Kill the loading spinner with local-first data and reactive SQL
Briefly

Kill the loading spinner with local-first data and reactive SQL
"Instead of asking a remote server for permission to change a number, your app writes state directly to a local SQLite database running in the browser (via WebAssembly). A sophisticated background engine then handles the hard work of syncing those changes to the cloud and other devices."
"For React developers, the best part is that we remain in the reactive paradigm. Even though we are writing raw SQL queries, the shuffling of the data is handled for us. Our UI components subscribe to the database, and when the data changes (whether locally from a user click or an inbound sync update from the cloud), the UI updates instantly."
"This idea isn't brand new. Developers have been doing this kind of thing in one fashion or another for years (think of how some apps work offline). But this new-generation stack feels different, and it's starting to see broader appeal."
"When you use Spotify, you don't download their entire multi-million song catalog. You just download your list and, even if you are offline, you listen to your music lag-free. This is the same kind of model we are building with local-first data, but with a lot of extra power."
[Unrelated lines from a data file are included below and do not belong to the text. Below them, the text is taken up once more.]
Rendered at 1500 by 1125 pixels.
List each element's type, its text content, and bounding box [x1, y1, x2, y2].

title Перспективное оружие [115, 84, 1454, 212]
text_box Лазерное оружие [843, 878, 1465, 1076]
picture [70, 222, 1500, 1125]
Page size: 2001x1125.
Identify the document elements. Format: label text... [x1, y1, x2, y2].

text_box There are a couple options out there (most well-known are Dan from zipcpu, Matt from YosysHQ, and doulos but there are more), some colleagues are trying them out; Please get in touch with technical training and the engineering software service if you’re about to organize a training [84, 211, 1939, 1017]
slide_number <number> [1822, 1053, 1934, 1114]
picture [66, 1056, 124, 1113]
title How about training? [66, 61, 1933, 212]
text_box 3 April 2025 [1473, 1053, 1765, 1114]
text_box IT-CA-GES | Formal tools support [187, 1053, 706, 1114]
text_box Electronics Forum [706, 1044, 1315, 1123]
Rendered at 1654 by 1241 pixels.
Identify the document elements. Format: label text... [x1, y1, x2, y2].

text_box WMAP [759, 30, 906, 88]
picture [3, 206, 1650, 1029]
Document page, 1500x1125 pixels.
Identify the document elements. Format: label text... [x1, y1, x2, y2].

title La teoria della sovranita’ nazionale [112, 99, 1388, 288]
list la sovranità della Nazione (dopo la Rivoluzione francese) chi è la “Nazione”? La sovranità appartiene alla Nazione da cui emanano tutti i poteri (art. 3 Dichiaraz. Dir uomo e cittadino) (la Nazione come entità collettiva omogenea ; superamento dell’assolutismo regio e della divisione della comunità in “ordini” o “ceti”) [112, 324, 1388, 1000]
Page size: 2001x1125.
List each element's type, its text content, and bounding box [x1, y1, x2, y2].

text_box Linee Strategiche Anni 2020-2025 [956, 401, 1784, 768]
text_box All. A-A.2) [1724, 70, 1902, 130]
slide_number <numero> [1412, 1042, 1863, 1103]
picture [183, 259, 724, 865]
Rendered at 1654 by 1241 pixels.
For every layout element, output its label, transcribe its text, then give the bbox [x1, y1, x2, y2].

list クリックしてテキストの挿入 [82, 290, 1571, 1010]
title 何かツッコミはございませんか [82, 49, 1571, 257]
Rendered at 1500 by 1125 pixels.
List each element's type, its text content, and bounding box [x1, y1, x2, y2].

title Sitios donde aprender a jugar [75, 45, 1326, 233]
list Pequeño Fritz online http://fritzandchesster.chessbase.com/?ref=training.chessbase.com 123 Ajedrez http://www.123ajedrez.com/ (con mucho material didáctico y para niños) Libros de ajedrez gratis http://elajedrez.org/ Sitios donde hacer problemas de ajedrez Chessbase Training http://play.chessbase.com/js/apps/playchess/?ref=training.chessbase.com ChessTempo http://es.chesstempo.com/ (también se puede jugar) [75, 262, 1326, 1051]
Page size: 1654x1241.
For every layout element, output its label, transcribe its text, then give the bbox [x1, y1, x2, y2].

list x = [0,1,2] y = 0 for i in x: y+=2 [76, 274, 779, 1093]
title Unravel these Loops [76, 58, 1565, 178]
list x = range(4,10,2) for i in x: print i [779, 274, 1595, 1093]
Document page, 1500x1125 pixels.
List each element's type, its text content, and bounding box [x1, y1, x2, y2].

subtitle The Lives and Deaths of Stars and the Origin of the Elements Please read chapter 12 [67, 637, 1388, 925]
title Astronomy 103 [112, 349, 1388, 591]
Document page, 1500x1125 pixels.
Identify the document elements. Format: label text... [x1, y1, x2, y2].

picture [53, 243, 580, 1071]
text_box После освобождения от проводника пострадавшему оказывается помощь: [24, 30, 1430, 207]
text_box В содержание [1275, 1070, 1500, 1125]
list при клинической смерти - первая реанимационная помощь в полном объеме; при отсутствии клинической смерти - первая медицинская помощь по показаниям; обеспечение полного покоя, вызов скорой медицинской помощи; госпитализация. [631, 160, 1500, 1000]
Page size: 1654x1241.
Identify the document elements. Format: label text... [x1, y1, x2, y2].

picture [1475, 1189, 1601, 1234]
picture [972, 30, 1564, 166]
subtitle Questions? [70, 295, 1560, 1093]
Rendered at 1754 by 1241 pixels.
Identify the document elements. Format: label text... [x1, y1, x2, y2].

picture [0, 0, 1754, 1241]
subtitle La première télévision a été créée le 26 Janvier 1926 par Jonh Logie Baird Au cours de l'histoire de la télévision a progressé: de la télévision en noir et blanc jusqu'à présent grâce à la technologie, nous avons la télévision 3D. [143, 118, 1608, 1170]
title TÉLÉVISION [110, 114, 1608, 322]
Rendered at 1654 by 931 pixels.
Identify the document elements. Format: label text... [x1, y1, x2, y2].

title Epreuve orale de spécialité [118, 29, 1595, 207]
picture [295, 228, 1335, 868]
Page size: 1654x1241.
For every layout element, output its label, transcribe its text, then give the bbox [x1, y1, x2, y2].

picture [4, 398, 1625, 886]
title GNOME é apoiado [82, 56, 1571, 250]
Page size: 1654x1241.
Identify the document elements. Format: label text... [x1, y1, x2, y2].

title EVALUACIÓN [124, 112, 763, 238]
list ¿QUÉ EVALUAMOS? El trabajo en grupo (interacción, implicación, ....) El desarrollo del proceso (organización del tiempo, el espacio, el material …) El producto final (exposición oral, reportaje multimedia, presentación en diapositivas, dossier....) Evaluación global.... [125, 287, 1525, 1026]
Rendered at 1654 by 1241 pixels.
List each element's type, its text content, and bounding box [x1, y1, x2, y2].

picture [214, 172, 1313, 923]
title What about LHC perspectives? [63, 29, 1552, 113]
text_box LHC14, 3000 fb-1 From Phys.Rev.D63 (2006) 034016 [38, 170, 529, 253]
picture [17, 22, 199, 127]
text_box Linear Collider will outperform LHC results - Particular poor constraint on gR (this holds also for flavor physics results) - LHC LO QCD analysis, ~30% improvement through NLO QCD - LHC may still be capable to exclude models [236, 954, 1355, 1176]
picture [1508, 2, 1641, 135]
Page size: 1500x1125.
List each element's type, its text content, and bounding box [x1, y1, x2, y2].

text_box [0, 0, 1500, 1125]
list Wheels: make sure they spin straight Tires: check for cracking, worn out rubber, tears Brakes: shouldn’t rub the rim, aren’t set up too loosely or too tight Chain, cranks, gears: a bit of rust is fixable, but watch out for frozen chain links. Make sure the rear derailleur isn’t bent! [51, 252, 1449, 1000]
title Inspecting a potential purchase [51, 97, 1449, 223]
A local-first architecture enables instant interactivity by writing app state directly to an in-browser SQLite database. Changes are made without requesting permission from a remote server. A background syncing engine then propagates those local updates to the cloud and other devices when connectivity is available. React developers keep a reactive programming model because UI components subscribe to database state. When data changes locally or arrives from inbound sync updates, the UI updates immediately. The approach avoids downloading entire remote datasets by syncing only needed state, similar to how music apps work offline while maintaining eventual data symmetry with the backend.